## Problem requirements
Look through the records below for the line holding "Simpson points out". Write it out exactly, with each following line through the line holding "Published 12:32 a.m., Saturday, July 7, 2012".

## Data to use
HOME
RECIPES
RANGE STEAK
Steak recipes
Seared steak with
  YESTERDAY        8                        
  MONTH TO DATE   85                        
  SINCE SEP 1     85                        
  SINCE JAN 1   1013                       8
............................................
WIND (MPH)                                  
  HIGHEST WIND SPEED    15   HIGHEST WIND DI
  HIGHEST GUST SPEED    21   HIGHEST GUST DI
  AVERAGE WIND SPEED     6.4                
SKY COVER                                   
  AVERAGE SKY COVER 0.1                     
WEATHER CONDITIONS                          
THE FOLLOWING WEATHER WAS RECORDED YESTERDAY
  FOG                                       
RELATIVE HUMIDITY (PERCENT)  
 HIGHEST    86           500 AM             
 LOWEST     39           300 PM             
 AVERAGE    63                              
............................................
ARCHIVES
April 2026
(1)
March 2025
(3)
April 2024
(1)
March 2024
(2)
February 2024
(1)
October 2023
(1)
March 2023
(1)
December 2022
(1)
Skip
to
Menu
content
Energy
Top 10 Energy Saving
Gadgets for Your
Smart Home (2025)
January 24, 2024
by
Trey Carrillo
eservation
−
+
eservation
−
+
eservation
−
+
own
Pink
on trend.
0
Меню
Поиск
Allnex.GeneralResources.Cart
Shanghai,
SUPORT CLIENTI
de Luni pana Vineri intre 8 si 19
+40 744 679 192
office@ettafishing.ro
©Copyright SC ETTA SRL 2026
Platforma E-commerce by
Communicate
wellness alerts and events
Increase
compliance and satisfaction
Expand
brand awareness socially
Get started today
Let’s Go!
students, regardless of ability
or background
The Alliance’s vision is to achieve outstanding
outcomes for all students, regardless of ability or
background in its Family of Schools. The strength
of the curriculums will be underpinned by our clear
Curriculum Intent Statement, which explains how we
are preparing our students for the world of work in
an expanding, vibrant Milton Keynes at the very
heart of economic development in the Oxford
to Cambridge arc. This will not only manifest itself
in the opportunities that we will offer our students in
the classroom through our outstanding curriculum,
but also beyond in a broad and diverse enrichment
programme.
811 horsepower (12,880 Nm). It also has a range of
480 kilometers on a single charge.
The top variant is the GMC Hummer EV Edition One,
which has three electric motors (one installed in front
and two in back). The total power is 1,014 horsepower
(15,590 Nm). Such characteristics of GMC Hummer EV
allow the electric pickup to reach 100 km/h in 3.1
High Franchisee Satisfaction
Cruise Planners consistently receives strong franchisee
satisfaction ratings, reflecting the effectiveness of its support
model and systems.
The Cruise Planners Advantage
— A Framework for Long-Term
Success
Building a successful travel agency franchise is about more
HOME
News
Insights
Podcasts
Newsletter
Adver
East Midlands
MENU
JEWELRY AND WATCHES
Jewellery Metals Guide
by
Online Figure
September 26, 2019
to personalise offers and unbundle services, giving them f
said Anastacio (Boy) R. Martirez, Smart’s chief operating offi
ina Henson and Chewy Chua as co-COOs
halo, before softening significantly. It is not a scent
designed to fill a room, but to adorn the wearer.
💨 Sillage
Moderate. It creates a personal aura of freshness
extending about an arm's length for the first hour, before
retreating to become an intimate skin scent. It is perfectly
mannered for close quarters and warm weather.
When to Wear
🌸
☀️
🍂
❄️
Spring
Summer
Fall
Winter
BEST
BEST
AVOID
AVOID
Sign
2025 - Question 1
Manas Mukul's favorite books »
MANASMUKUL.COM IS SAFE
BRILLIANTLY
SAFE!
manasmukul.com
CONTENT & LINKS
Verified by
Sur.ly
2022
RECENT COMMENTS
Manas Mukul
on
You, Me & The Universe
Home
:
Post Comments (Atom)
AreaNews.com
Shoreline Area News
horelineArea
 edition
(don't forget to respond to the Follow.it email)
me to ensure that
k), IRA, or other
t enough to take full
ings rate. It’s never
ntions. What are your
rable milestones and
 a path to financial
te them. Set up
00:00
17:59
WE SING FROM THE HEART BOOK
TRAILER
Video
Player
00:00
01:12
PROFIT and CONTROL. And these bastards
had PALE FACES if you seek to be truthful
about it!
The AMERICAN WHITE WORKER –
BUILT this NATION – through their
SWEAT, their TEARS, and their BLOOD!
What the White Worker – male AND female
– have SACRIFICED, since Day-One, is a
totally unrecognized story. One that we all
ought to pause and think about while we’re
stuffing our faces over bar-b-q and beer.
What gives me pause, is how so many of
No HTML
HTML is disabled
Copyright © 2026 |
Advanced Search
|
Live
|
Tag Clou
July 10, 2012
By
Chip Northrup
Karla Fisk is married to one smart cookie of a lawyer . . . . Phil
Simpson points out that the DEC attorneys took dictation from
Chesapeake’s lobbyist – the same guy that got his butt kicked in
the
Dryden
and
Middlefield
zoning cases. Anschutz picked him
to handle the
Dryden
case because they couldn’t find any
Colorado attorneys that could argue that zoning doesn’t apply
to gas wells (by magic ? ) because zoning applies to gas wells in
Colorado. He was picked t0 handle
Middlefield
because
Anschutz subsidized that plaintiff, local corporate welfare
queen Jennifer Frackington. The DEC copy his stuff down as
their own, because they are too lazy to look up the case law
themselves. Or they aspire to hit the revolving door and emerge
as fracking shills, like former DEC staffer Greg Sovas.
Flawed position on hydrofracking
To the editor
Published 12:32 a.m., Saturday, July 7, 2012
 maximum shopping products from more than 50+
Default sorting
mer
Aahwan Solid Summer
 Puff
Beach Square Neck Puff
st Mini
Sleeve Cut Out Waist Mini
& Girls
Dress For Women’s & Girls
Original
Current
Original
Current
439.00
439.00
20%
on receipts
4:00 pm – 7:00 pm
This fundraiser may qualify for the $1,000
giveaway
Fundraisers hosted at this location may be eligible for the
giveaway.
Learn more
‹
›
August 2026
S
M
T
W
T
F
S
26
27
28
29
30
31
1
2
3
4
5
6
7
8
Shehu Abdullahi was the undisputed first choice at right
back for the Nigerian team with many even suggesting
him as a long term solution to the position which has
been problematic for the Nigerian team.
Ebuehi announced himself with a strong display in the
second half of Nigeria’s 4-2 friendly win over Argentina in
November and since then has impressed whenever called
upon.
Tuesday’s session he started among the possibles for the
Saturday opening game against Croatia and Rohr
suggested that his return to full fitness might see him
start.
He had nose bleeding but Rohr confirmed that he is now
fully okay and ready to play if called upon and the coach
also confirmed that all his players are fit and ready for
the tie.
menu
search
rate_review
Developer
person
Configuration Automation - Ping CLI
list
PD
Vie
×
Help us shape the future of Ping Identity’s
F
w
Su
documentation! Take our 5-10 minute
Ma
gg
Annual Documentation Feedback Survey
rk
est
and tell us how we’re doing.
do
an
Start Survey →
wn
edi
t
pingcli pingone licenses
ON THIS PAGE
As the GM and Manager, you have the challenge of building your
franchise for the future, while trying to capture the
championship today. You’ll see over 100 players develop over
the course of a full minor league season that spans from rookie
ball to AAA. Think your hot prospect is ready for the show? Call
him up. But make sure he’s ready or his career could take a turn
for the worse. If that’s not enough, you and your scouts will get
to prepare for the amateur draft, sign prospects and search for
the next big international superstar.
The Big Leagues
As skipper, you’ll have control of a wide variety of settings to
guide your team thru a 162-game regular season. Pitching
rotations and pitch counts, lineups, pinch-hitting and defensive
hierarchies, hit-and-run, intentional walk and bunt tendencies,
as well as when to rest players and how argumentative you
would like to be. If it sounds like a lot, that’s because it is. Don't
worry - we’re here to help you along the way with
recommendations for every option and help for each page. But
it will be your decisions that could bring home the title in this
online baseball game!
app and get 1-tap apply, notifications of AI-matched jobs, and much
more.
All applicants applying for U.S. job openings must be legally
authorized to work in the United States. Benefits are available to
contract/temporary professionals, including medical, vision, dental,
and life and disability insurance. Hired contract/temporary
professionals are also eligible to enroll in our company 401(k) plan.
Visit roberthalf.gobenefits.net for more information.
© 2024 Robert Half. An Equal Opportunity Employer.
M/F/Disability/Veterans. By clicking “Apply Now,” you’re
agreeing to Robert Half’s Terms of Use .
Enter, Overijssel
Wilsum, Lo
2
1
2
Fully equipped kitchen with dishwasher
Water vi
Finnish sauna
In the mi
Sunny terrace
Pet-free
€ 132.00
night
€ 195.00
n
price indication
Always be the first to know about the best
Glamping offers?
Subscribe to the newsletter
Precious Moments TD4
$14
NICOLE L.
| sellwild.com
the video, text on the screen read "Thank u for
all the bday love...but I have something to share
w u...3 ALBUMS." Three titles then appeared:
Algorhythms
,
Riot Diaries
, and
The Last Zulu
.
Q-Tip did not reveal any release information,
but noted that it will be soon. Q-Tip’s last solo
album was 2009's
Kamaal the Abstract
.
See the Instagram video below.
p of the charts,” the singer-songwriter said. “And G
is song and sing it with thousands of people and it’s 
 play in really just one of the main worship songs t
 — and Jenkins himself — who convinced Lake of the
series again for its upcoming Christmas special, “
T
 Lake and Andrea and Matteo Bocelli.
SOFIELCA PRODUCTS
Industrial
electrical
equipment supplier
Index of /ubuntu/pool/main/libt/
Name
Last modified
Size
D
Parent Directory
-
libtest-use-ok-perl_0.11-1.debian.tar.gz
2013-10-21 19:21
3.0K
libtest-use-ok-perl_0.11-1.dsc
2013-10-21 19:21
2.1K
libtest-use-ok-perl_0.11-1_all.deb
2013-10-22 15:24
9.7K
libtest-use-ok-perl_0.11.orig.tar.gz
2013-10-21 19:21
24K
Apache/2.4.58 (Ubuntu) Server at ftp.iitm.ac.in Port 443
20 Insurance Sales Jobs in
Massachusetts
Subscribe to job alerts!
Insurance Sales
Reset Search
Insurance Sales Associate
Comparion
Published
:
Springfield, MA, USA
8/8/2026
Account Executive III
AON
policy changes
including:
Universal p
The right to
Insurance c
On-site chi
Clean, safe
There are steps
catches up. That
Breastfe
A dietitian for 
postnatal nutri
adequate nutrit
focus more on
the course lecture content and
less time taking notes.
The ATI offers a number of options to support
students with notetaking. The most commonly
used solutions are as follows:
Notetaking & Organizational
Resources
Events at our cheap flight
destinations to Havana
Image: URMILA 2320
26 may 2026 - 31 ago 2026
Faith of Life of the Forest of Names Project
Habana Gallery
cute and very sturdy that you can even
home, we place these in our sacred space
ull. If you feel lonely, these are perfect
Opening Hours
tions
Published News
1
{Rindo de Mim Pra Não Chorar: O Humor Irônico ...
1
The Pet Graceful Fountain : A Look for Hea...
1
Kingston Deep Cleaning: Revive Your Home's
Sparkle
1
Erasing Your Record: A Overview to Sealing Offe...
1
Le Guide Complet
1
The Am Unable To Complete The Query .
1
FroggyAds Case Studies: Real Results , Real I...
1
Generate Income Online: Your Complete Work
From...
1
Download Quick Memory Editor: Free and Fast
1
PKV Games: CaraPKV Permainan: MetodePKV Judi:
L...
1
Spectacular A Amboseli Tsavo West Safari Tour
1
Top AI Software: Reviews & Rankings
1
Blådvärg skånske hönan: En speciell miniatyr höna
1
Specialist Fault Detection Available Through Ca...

## Output for this exercise
Simpson points out that the DEC attorneys took dictation from
Chesapeake’s lobbyist – the same guy that got his butt kicked in
the
Dryden
and
Middlefield
zoning cases. Anschutz picked him
to handle the
Dryden
case because they couldn’t find any
Colorado attorneys that could argue that zoning doesn’t apply
to gas wells (by magic ? ) because zoning applies to gas wells in
Colorado. He was picked t0 handle
Middlefield
because
Anschutz subsidized that plaintiff, local corporate welfare
queen Jennifer Frackington. The DEC copy his stuff down as
their own, because they are too lazy to look up the case law
themselves. Or they aspire to hit the revolving door and emerge
as fracking shills, like former DEC staffer Greg Sovas.
Flawed position on hydrofracking
To the editor
Published 12:32 a.m., Saturday, July 7, 2012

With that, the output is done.